The stock market has been a circus show in recent history, due to record-high inflation levels, the Fed's decision to raise interest rates in response, and lingering concerns in connection to the war between Russia and Ukraine. Consequently, the S&P 500 and Nasdaq Composite have backtracked 15% and 24% year to date, respectively, with no end to the negativism in sight.
Even big tech has struggled, with premier companies Netflix and Meta Platforms posting weaker-than-anticipated financial reports in recent quarters. The panic has sent investors swarming to value stocks and safer assets for protection, leaving the technology sector drowning in the red. But as long-term investors, this doesn't mean that we should completely ignore tech stocks for the time being.
In fact, there are several companies that continue to deliver strong financial results in spite of the challenges our current economy presents. One of those companies, Apple (AAPL 0.68%), is a world-beater that can provide investors with much-needed security in today's market environment. And since it's down almost 20% year to date, the technology juggernaut grants investors a handsome valuation at present levels.
A resilient business
In the past 12 quarters, Apple has beaten earnings estimates each time, and the company has only fallen short of Wall Street's revenue forecasts once. In the second quarter of 2022, the tech leader increased both total sales and earnings per share by 9% year over year, up to $97.3 billion and $1.52, respectively. While its product category -- which includes the iPhone, iPad, and Mac -- only grew a modest 7%, the company's services segment surged 17% to $19.8 billion.
For the full fiscal year 2022, analysts are forecasting Apple's top line to improve 8% to $394.2 billion and its earnings per share to increase 10% to $6.15. Investors should like where the iPhone maker is positioned today. Not only does its world-class core business offer stability on top of its persistent growth, but the company's services segment enjoys a long runway for expansion in the years ahead.

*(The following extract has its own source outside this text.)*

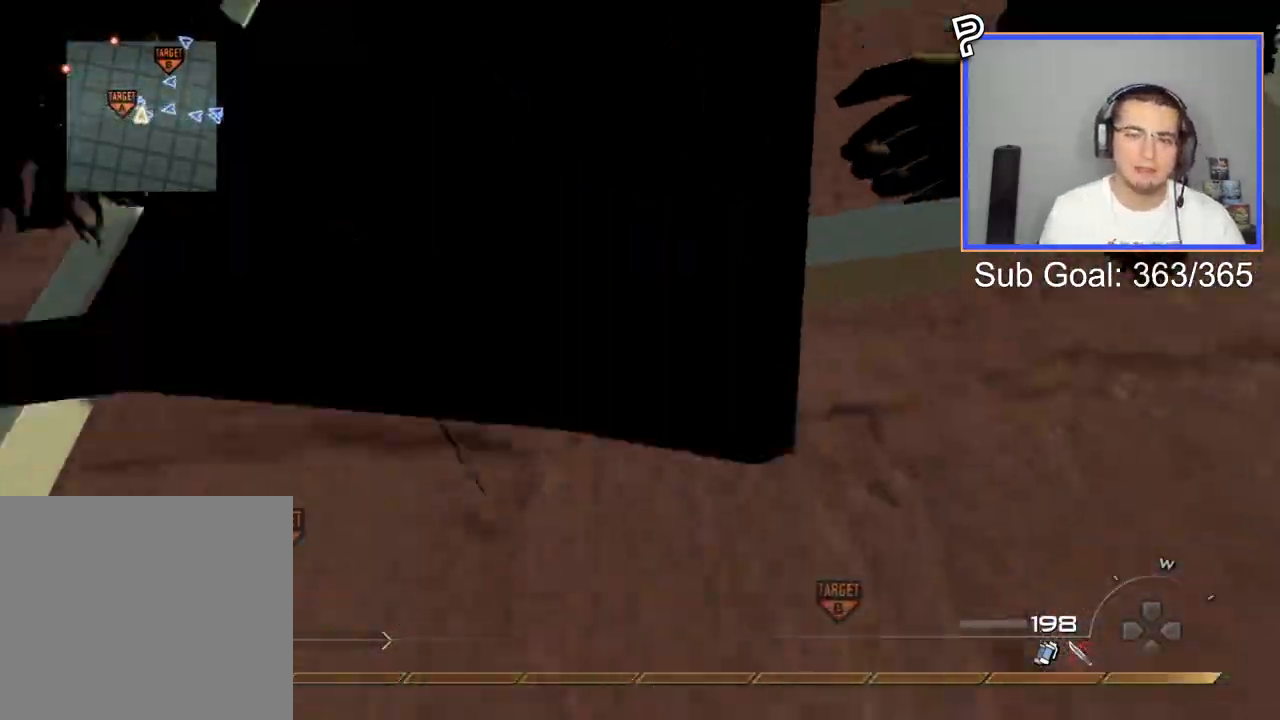
{"buttons": ["SELECT"], "left_stick": "up", "right_stick": "up", "events": [[434, "SELECT", "down"]]}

Fortunately for Apple and its shareholders, the company's elite balance sheet and cash generation will comfortably facilitate growth for the tech giant in the future. The company has $28.1 billion in cash on its balance sheet, and it continues to generate funds at a red-hot pace. In the past 12 months, Apple has produced $105.8 billion in free cash flow (FCF), and its three-year FCF compound annual growth rate (CAGR) is 13%. The company's robust balance sheet and consistent cash generation provide financial flexibility to increase its dividends, buy back shares, and grow its business in the years to follow.
A normalized valuation
The recent stock price pullback year to date has made Apple stock a very tempting buy. The stock carries a price-to-earnings multiple of 24 today, representing its lowest trading level since the early summer of 2020.
The tech company's current earnings multiple is also largely in line with its five-year historical average of 23. But given that Apple has been able to maintain solid growth in recent quarters -- especially compared to the rest of big tech -- investors should be thrilled about buying the stock at existing levels.
Apple is a good play on the turbulent stock market today
Apple is a wise investment today -- the world-leading technology company continues to expand its business at a steady rate in an economy where many of its peers are suffering from growing pains. The stock is also trading at its lowest valuation since mid-2020, supplying investors with a favorable margin of safety. If you're searching for a durable stock to combat the market's volatility today, Apple might be the choice for you.